La CNIL recommande par ailleurs qu’une information soit donnée sur le lieu de l’opération au cours de laquelle les caméras aéroportées seront utilisées (par exemple via des dispositifs sonores), notamment lorsque les drones sont utilisés pour sécuriser une manifestation.
Le lundi 1er mai 2023, des organisations de défense des libertés avaient saisi la justice afin de suspendre les arrêtés pris par différentes préfectures en France, autorisant l’usage de drones par les forces de l’ordre pendant les manifestations.
Pour sa part, le tribunal administratif de Paris a rejeté la requête contre la préfecture de police de Paris considérant que « les requérants n’établissent pas » que l’arrêté « porte une atteinte grave et manifestement illégale aux droits et libertés » qu’ils invoquent.

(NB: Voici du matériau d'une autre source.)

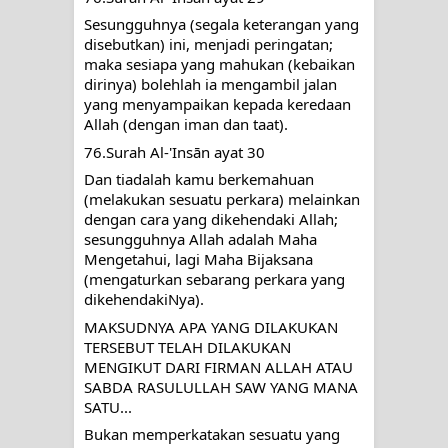
Sesungguhnya (segala keterangan yang 
disebutkan) ini, menjadi peringatan; 
maka sesiapa yang mahukan (kebaikan 
dirinya) bolehlah ia mengambil jalan 
yang menyampaikan kepada keredaan 
Allah (dengan iman dan taat).
76.Surah Al-'Insān ayat 30
Dan tiadalah kamu berkemahuan 
(melakukan sesuatu perkara) melainkan 
dengan cara yang dikehendaki Allah; 
sesungguhnya Allah adalah Maha 
Mengetahui, lagi Maha Bijaksana 
(mengaturkan sebarang perkara yang 
dikehendakiNya).
MAKSUDNYA APA YANG DILAKUKAN 
TERSEBUT TELAH DILAKUKAN 
MENGIKUT DARI FIRMAN ALLAH ATAU 
SABDA RASULULLAH SAW YANG MANA 
SATU...
Bukan memperkatakan sesuatu yang 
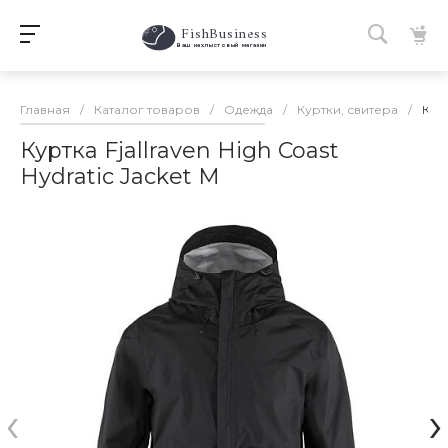
FishBusiness
 Ваш нахлыстовый магазин 
Главная
/
Каталог товаров
/
Одежда
/
Куртки, свитера
/
Курт
Куртка Fjallraven High Coast
Hydratic Jacket M
‹
›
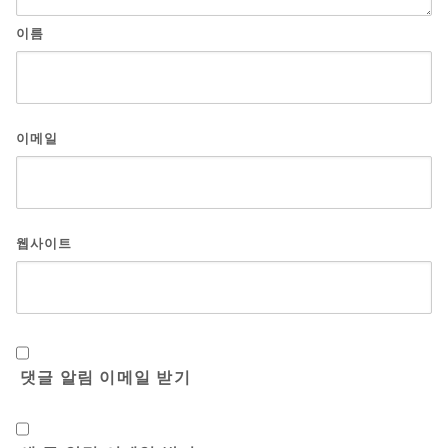
이름
이메일
웹사이트
댓글 알림 이메일 받기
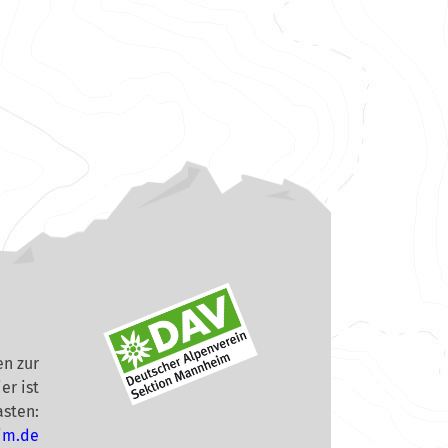
n zur
er ist
asten:
im.de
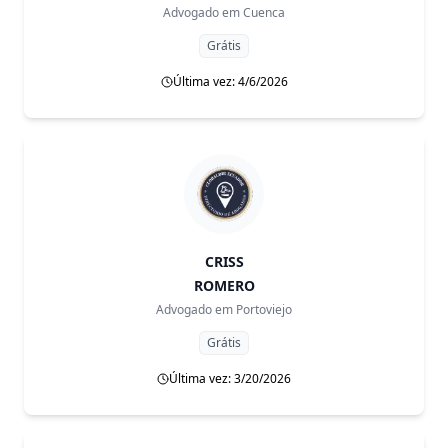
Advogado em
Cuenca
Grátis
Última vez: 4/6/2026
CRISS
ROMERO
Advogado em
Portoviejo
Grátis
Última vez: 3/20/2026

Les arguments mis en avant à Paris par les organisations de défense des libertés pour contester le recours aux drones reposaient en particulier sur :
- le non-respect des conditions d’usage des drones ;
- l’absence de publication et de communication, à la CNIL, de la « doctrine d’emploi » des drones ;
- une zone de survol (sept kilomètres carrés) ainsi qu’une étendue temporelle (de 9 heures à 22 heures) jugées « totalement excessives » par les organisations de défense des libertés.
Toutefois, à la suite de la publication au Journal officiel du décret du 19 avril 2023, un recours sur l’utilisation des drones par les policiers et les gendarmes va être examiné, le 16 mai 2023, par le Conseil d’État.